Stored data entries

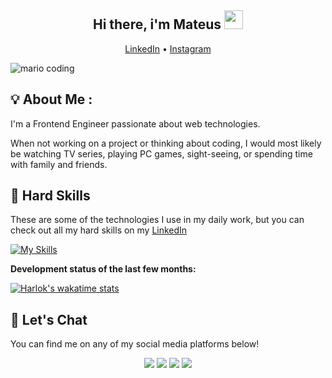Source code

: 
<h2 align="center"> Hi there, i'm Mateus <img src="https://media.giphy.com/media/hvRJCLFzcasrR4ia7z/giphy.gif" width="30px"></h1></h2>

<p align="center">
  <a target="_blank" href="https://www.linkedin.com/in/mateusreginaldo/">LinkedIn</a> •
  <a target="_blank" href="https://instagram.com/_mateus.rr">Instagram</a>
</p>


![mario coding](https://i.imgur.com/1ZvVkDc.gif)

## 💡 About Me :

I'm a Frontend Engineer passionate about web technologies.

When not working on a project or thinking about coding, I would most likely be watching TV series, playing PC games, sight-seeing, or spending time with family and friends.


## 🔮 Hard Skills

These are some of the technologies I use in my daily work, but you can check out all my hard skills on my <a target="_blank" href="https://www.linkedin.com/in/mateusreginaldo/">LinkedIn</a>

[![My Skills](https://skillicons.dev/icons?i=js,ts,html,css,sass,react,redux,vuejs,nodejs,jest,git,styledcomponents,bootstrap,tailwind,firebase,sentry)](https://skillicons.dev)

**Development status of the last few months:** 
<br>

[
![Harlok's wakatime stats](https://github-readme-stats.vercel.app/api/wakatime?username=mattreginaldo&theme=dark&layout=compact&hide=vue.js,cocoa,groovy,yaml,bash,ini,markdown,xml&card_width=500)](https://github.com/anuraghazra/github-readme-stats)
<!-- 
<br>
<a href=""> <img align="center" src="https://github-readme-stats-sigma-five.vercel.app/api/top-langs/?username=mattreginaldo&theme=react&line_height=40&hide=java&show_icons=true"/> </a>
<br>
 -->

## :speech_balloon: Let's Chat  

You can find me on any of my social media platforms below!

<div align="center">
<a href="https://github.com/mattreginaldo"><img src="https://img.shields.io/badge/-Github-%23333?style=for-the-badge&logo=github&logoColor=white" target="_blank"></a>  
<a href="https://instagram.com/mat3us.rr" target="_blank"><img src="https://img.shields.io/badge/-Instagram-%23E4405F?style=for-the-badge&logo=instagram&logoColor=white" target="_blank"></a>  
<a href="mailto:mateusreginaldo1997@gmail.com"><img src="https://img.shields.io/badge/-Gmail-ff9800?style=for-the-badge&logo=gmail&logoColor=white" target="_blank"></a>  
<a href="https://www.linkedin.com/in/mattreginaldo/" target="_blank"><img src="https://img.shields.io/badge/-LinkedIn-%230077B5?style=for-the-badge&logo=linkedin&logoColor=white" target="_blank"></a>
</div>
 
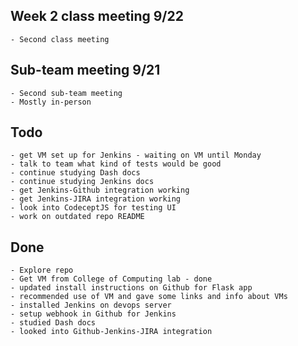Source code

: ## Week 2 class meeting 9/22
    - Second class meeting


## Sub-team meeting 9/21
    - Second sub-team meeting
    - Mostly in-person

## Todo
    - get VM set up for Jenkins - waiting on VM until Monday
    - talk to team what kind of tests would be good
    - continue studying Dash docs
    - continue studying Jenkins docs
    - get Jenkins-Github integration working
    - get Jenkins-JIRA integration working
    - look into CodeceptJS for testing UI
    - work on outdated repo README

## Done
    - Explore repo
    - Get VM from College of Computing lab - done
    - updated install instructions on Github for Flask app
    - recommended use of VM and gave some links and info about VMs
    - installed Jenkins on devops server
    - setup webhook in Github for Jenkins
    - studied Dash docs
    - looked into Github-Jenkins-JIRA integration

...

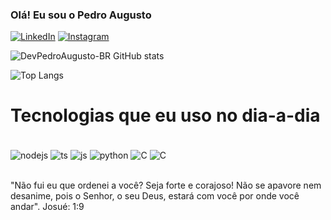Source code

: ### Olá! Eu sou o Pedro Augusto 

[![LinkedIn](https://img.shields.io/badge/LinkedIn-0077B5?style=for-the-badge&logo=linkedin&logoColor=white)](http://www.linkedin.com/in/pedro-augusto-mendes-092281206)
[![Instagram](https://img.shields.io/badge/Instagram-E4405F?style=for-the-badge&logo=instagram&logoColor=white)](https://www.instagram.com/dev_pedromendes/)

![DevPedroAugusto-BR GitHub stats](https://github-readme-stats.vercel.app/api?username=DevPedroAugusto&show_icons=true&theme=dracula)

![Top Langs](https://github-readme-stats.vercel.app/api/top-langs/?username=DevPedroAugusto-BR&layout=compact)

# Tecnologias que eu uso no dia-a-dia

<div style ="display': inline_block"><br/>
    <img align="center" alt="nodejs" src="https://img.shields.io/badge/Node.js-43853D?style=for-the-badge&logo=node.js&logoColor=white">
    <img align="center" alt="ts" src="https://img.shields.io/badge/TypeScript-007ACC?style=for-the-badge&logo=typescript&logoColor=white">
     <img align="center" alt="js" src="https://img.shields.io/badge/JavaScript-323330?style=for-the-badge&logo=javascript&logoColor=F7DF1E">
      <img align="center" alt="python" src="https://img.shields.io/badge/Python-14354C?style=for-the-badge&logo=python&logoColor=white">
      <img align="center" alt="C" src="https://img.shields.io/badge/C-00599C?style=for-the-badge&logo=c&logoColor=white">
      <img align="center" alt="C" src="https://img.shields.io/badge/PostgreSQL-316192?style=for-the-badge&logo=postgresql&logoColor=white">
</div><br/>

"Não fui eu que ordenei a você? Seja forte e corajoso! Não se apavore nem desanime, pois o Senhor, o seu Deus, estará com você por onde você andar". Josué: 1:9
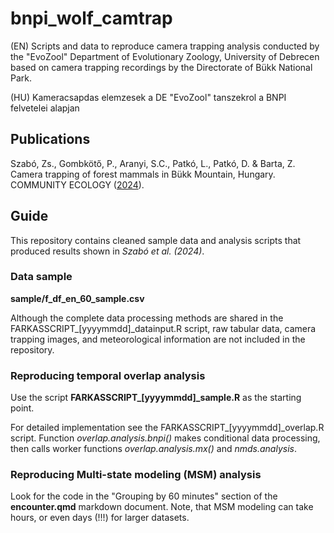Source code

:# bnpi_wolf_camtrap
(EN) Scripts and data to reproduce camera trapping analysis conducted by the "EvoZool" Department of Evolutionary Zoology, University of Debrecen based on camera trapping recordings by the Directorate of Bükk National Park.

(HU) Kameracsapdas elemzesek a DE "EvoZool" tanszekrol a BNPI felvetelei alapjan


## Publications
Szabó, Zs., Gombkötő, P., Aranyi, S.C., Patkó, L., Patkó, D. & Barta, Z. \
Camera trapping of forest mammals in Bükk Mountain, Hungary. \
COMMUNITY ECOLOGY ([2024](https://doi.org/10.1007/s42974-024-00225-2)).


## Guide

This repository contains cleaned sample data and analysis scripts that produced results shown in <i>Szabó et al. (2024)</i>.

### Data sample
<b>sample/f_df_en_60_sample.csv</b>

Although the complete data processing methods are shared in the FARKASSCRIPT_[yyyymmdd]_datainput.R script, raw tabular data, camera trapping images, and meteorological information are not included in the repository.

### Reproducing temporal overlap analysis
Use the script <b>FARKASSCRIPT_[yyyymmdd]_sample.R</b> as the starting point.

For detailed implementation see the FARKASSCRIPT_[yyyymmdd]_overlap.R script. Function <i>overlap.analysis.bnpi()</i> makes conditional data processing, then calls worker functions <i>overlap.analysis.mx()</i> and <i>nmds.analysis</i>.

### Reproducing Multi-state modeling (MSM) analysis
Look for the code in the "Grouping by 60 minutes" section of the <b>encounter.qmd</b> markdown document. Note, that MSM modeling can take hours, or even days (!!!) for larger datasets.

--

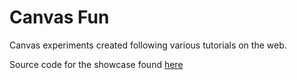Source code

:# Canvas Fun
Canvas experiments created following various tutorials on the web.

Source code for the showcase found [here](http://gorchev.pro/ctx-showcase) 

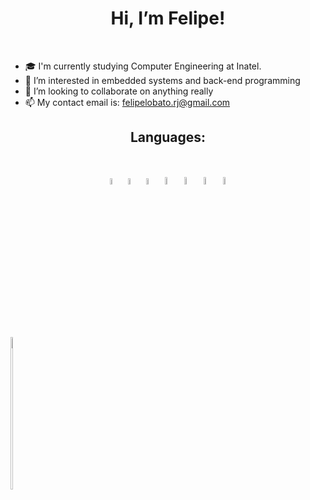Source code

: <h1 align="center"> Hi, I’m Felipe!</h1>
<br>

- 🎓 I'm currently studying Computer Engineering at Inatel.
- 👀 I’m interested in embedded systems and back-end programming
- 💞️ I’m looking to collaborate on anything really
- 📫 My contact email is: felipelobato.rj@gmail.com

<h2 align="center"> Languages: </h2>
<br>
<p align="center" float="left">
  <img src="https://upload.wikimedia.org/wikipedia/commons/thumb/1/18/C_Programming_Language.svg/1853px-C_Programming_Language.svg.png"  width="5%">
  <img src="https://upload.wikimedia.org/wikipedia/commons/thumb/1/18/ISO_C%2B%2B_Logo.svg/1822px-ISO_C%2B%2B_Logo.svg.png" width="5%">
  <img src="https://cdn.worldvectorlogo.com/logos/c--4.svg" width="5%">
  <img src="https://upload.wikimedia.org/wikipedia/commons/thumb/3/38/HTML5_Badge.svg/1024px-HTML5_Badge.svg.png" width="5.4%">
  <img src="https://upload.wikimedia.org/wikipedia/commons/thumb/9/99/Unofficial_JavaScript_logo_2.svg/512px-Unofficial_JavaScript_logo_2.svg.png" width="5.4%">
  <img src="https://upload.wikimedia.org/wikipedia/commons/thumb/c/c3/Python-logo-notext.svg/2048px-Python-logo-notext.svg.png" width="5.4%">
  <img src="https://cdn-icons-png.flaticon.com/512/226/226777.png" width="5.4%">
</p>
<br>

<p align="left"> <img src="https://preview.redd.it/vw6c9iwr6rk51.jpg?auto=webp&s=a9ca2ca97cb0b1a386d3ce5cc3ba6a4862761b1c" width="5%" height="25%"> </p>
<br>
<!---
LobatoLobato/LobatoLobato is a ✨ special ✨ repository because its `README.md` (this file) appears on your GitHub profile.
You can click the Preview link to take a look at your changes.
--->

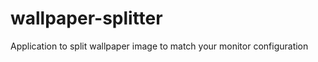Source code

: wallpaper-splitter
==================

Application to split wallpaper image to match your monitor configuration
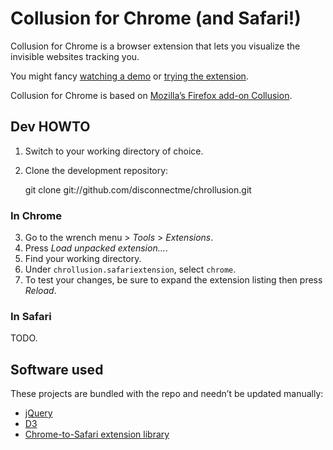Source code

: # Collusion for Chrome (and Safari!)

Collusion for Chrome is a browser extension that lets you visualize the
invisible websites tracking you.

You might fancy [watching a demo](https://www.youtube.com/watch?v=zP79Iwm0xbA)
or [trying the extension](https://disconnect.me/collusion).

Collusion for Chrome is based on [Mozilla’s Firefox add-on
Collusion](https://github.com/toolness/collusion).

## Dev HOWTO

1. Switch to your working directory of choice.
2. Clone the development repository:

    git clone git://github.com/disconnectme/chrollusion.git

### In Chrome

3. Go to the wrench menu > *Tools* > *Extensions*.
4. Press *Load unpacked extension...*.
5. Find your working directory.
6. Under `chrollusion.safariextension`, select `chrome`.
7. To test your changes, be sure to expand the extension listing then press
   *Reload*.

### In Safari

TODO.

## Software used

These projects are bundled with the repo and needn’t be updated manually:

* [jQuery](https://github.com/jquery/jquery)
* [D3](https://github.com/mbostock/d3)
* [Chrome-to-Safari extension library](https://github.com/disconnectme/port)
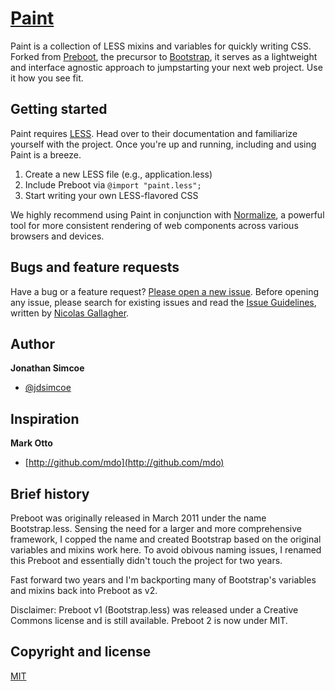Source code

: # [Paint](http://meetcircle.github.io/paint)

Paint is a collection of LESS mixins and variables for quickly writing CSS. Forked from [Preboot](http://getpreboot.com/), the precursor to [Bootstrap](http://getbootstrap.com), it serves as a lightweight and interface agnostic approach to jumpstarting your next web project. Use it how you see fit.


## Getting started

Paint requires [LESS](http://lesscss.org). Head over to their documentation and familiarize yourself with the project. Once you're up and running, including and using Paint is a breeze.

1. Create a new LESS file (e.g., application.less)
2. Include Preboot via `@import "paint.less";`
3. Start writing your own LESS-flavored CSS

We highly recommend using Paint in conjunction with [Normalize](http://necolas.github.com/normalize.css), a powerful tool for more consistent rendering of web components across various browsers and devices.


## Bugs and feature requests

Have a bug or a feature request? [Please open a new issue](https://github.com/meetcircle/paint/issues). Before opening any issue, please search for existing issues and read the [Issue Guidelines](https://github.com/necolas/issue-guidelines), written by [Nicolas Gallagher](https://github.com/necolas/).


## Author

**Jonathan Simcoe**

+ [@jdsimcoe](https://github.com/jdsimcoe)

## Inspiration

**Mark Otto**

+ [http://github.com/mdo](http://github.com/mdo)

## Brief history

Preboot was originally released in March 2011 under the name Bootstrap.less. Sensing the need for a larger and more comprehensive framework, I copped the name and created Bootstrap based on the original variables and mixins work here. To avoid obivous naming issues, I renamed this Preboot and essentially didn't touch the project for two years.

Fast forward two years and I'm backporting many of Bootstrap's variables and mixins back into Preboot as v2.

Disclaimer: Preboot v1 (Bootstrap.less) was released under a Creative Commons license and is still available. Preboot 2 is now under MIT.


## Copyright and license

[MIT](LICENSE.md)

◆ Exercise goal ◆
Reproduce the lines of the entries above, starting at the line that contains "eu que ordenei" and stopping after the line that contains "(HU) Kameracsapdas elemzesek", with both of those lines included. Leave the pictures out.

◆ Finished task ◆
"Não fui eu que ordenei a você? Seja forte e corajoso! Não se apavore nem desanime, pois o Senhor, o seu Deus, estará com você por onde você andar". Josué: 1:9
Source code

:# bnpi_wolf_camtrap
(EN) Scripts and data to reproduce camera trapping analysis conducted by the "EvoZool" Department of Evolutionary Zoology, University of Debrecen based on camera trapping recordings by the Directorate of Bükk National Park.

(HU) Kameracsapdas elemzesek a DE "EvoZool" tanszekrol a BNPI felvetelei alapjan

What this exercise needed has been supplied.